__Data to use__.

★ ★ ★ ★

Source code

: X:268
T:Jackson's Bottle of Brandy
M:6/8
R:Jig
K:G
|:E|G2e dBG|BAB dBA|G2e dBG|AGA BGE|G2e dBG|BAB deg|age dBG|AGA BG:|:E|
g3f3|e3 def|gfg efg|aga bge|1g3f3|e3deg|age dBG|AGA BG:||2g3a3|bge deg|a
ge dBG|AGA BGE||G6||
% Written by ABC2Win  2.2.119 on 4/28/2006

★ ★ ★ ★

__Activity__.
Every line of the listing should be given again exactly.

__Written reply__.
Source code

: X:268
T:Jackson's Bottle of Brandy
M:6/8
R:Jig
K:G
|:E|G2e dBG|BAB dBA|G2e dBG|AGA BGE|G2e dBG|BAB deg|age dBG|AGA BG:|:E|
g3f3|e3 def|gfg efg|aga bge|1g3f3|e3deg|age dBG|AGA BG:||2g3a3|bge deg|a
ge dBG|AGA BGE||G6||
% Written by ABC2Win  2.2.119 on 4/28/2006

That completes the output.